2. **Double Buffering**: To prevent screen tearing, the WM does not draw directly to the screen. It allocates a "back buffer" in kernel memory equal to the size of the screen. All drawing operations (lines, rectangles, windows) happen on this back buffer.
3. **Compositing**: Once per frame or upon request, the entire back buffer (or dirty regions) is copied to the actual Limine physical framebuffer memory, making the changes visible instantly.
## Window System (`wm.c`)
The windowing system is built around a linked list of `Window` structures.
- **Z-Ordering**: The list determines the draw order. Windows at the back of the list are drawn first, and the active window is drawn last (on top).

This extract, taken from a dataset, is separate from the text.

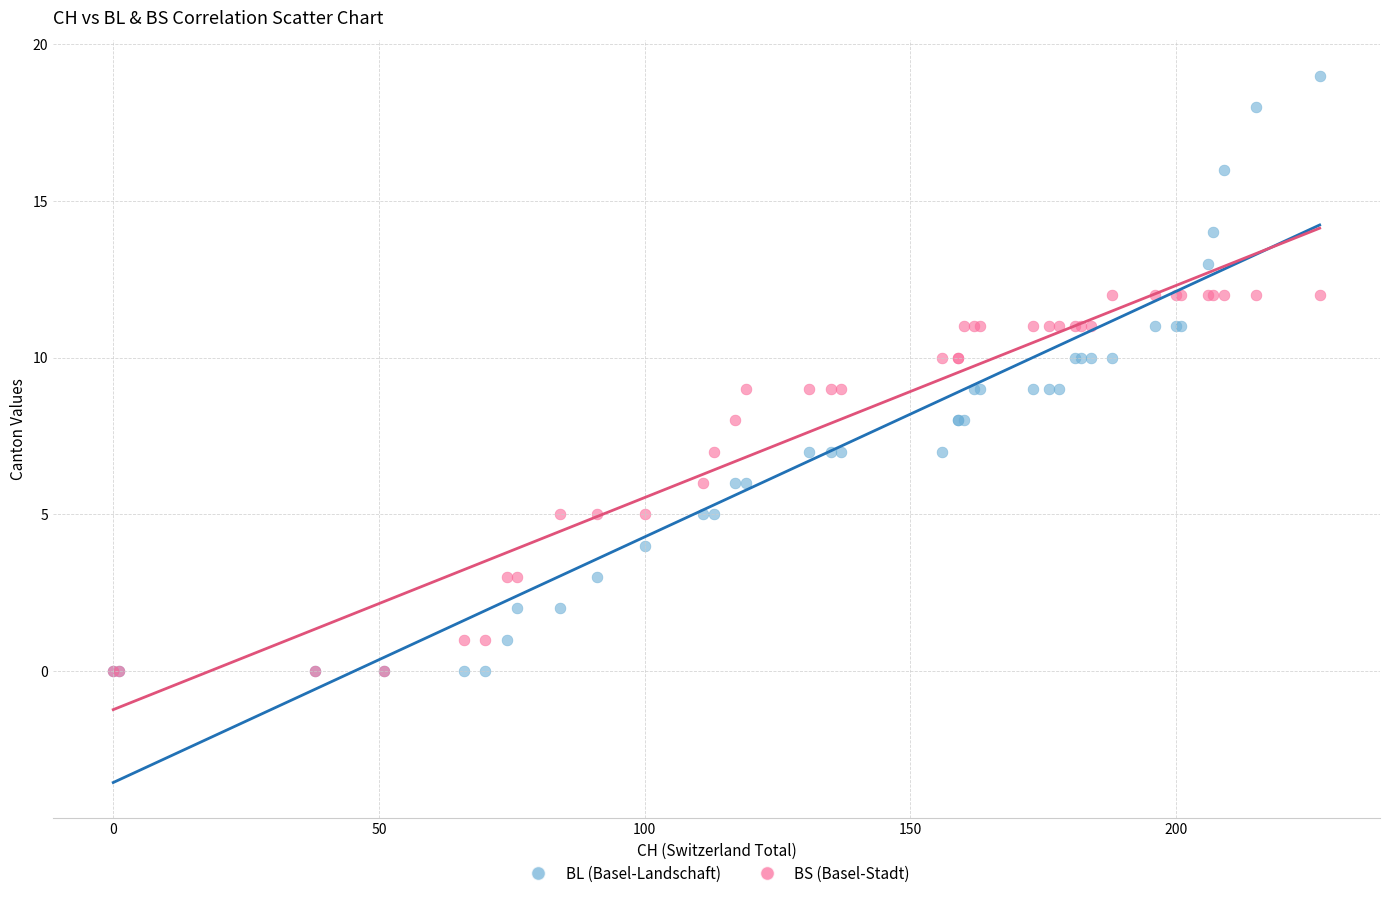

What are all the series names shown in the legend?

BL (Basel-Landschaft), BS (Basel-Stadt)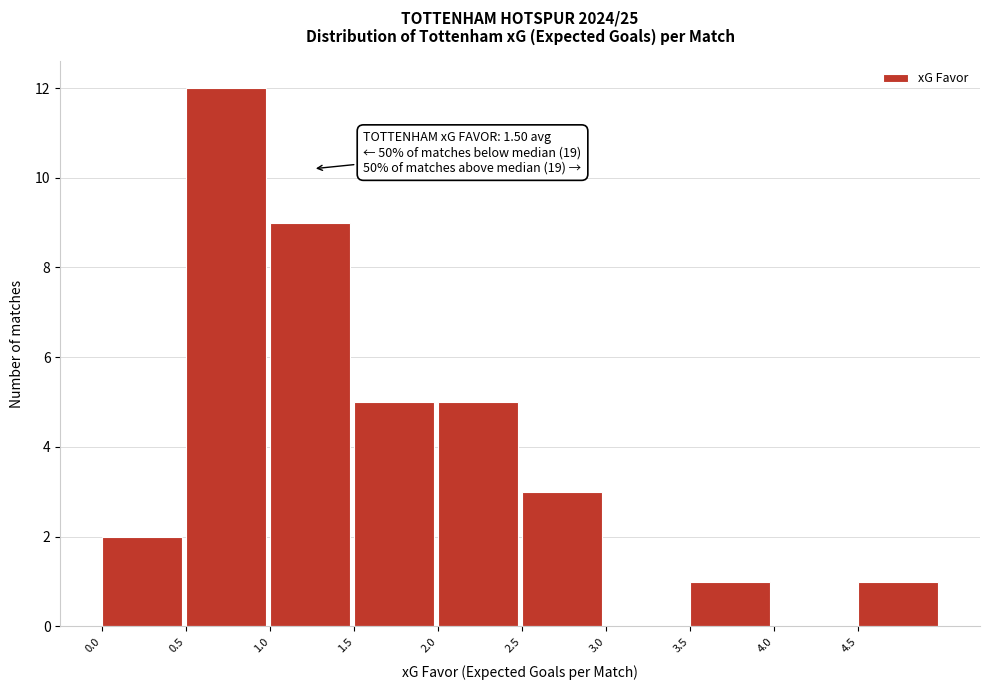

Over which range of the x-axis is the bar tallest?

0.5 to 1.0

- **Window Structures**: Each window object tracks its dimensions (`x`, `y`, `width`, `height`), title, background color, and an internal buffer if it's acting as a canvas for userland apps.
- **Decorations**: The kernel handles drawing window borders, title bars, and close buttons automatically unless a borderless style is specified.
## Input Handling and Events
The WM acts as the central hub for input routing.
1. **Mouse Driver**: The PS/2 mouse driver (`dev/mouse.c`) detects movement and button clicks. It raises interrupts that update global cursor coordinates.
2. **Hit Testing**: The WM checks these coordinates against the bounding boxes of existing windows. It handles dragging logic (if the user clicks a title bar) or focus changes.
3. **Event Queue**: If a userland application owns the window that was clicked, the WM packages the input (coordinates, button state) into an event message and drops it into the owning process's event queue. The application can retrieve these via the custom libc UI functions.
## Userland API (`libui.c`)
Applications do not talk to the hardware directly. Instead, they use a library (`libui.c`) which makes specialized system calls (`SYS_GUI`).
- **Window Creation**: `ui_create_window()` asks the kernel to instantiate a new window object and returns a handle.
- **Drawing**: Applications can request the kernel to fill rectangles or plot pixels inside their designated window area.
- **Event Polling**: The UI loop inside an app continuously calls `ui_poll_event()` to respond to mouse clicks and window movement dispatched by the kernel WM.